Discussions

News: New Article: Scaling Your Java EE Applications

  1. Java applications can be scaled vertically (on a single system), or horizontally (across multiple systems). But to do either, you have to understand all parts of the system and software. Not doing so could defeat the purpose of adding system resources or more systems. Wang Yu presents some surprising results of Java application scalability based on his experiences in a performance laboratory. The first installment of this article discusses scaling vertically. Read the Article

    Threaded Messages (40)

  2. broken link[ Go to top ]

    The link to the article points to the TSS homepage.
  3. Re: broken link[ Go to top ]

    Try here http://www.theserverside.com/tt/articles/article.tss?l=ScalingYourJavaEEApplications
  4. CAS operations[ Go to top ]

    Shouldn't you re-evaluate newValue in code list 5 after CAS operation failed?
  5. Yes, you are right[ Go to top ]

    The sample code is incorrect. In order to get described behavior - "save increment", it should be changed to: while (value.compareAndSwap(oldValue, newValue) != oldValue) { oldValue = value.getValue(); newValue = oldValue + 1; } In fact, existing code from the article, will succeed to set the value, that is calculated on the first iterration and if other thread succeed to change it a meanwhile, the change will be lost.
  6. Hi, Ivan and Stoyan Thank you so much to point out the error.
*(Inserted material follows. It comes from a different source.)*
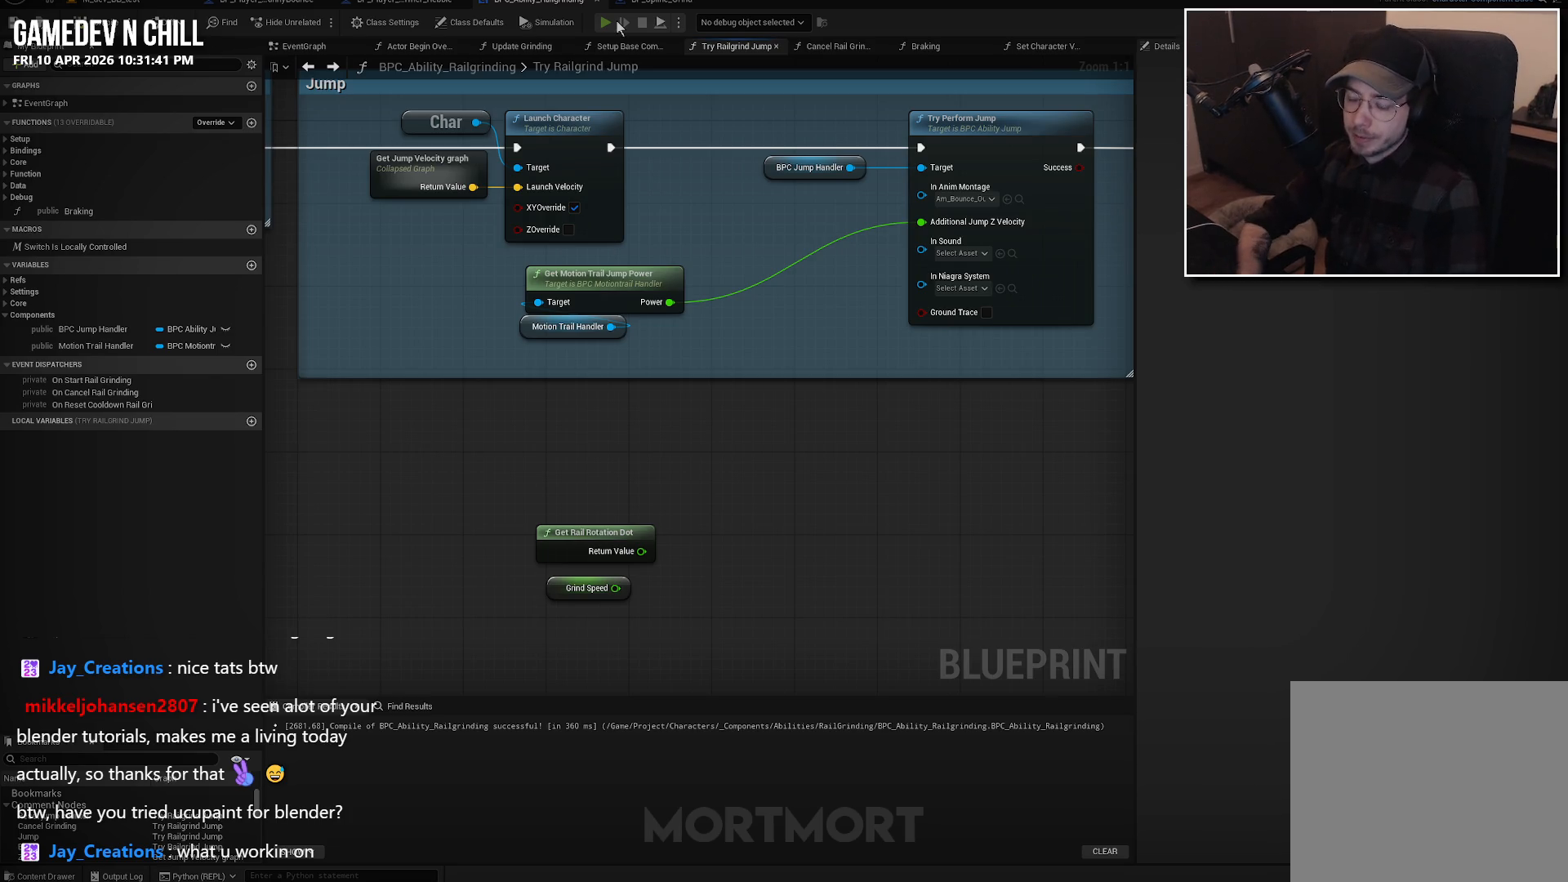
Gameplay with a controller (Xbox layout); each line is a JSON object with the inputs held at the frame after it. "events" lists button and stick changes between this image and that frame as [ms after this image, input, new state], when the widget could be followed in between.
{"buttons": [], "left_stick": "center", "right_stick": "center", "events": [[233, "right_stick", "up-left"], [450, "right_stick", "center"]]}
I will modify it and ask the editor to post the correct code. Wang Yu
  7. Very nice article[ Go to top ]

    The concept of lock-free data structure in java.util.concurrent package seems identical to the optimistic locking in ORM.
  8. when is the second part coming?[ Go to top ]
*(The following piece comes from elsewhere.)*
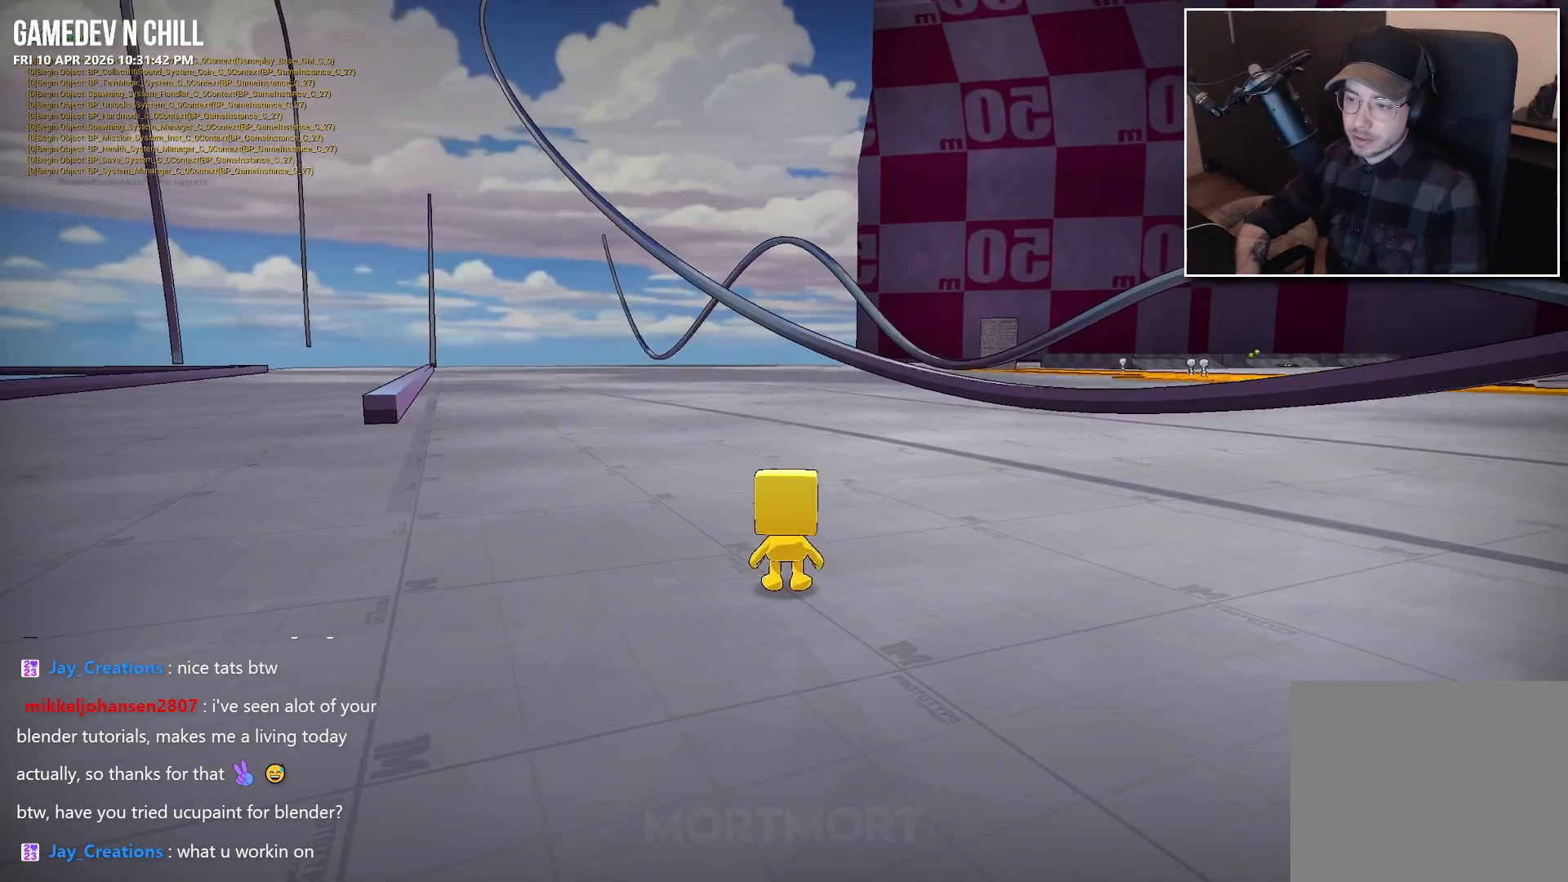
{"buttons": [], "left_stick": "up-right", "right_stick": "center", "events": [[117, "left_stick", "up"], [117, "right_stick", "down-left"], [167, "left_stick", "up-left"], [300, "right_stick", "center"], [400, "left_stick", "up-right"]]}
    pretty good article, look forward to seeing the second part
  9. The expectations for 'realtime java' aside, I have been surprised that NIO has not unmap(). How can I go? Java is REALLY ready for mission-critical applications? Very doubtful, isn't it?
  10. I don't see anything new[ Go to top ]

    The stuff in the article seems to be a rehash of existing knowledge. Is there anything new, or is it just rehash? peter
  11. Re: I don't see anything new[ Go to top ]
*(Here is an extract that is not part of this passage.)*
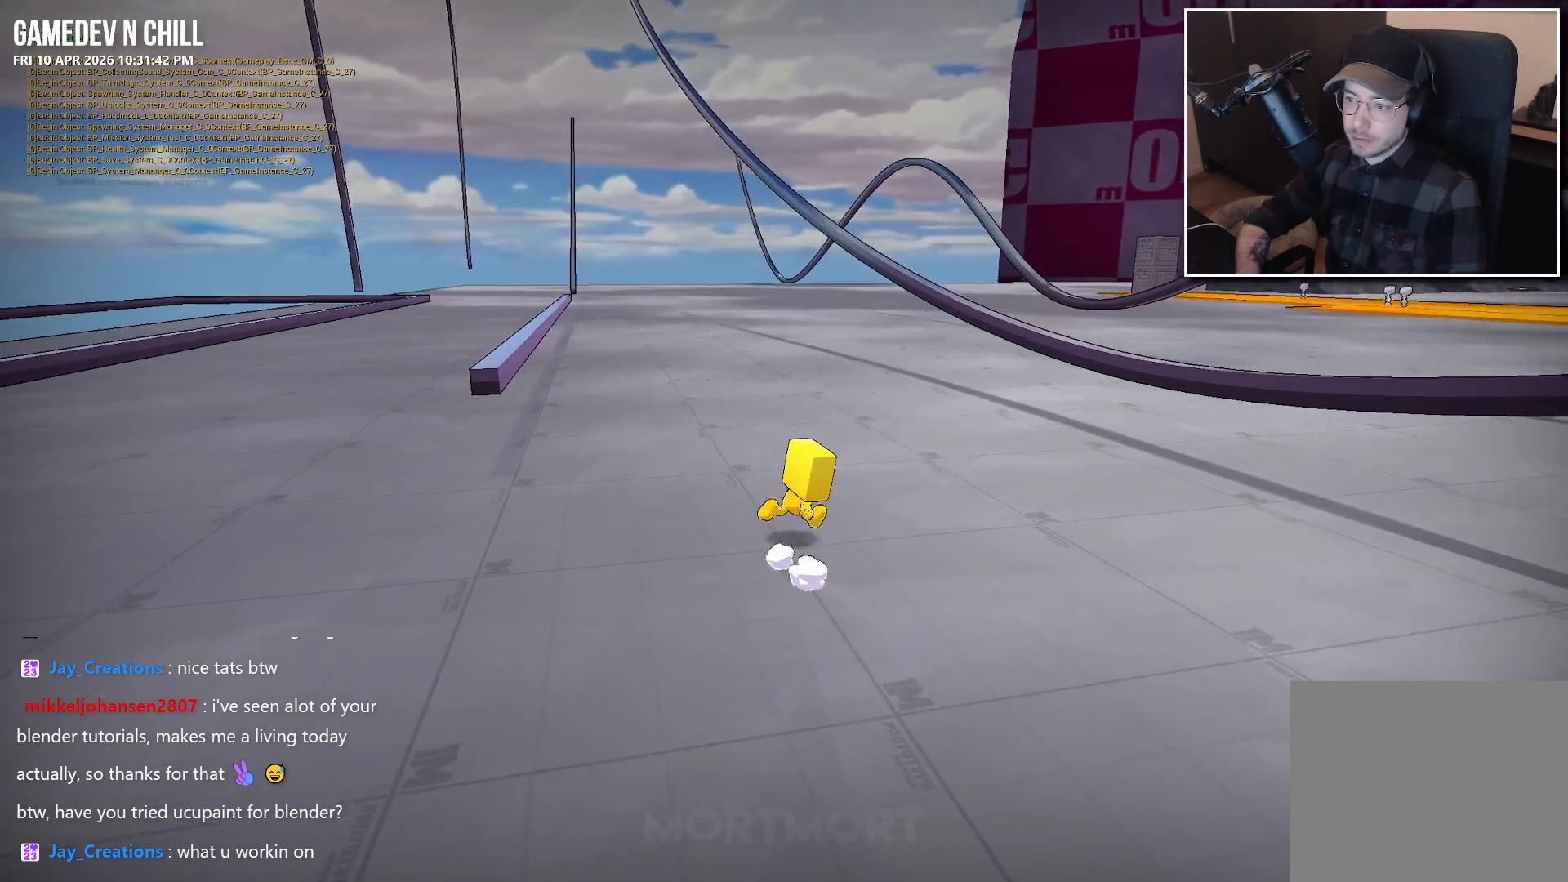
{"buttons": ["HOME"], "left_stick": "up-right", "right_stick": "down", "events": [[133, "A", "down"], [267, "A", "up"], [283, "L2", "down"], [400, "L2", "up"], [483, "right_stick", "down"], [500, "HOME", "down"]]}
    This really a very useful article , so I wrote a blog. http://blogs.deepal.org/2008/07/scaling-java-ee-applications.html
  12. its more like plagiarism[ Go to top ]

    It looks like reprint from http://www.ibm.com/developerworks/java/library/j-jtp11234/ I think at least original author must be quoted
  13. Re: its more like plagiarism[ Go to top ]

    Thanks for pointing that out, Alex. I've just read the DeveloperWorks article, and while the content is similar to the middle part of this one, I didn't see direct plagiarism. I've queried the author to see if he was aware of this article, and I think a reference to this article in the text is appropriate.
  14. Even if it's not plagerism[ Go to top ]

    The content is basically rehash of existing stuff found on the internet. Maybe it's new to the author, who apparently doesn't realize it's old stuff. peter
  15. Old content may also be useful[ Go to top ]

    Hi, Peter Thank you for point out that the content in this article is not related to new technologies. But it is not rehashed from internet. I just summarized the experience from the projects tested in our performance lab, and all the case studies are real world projects. I just hope to do a little help on the coming Java projects related to scalability, to avoid some bad practices from the failed projects. Thank you and Best Regards Wang Yu
  16. Re: Even if it's not plagerism[ Go to top ]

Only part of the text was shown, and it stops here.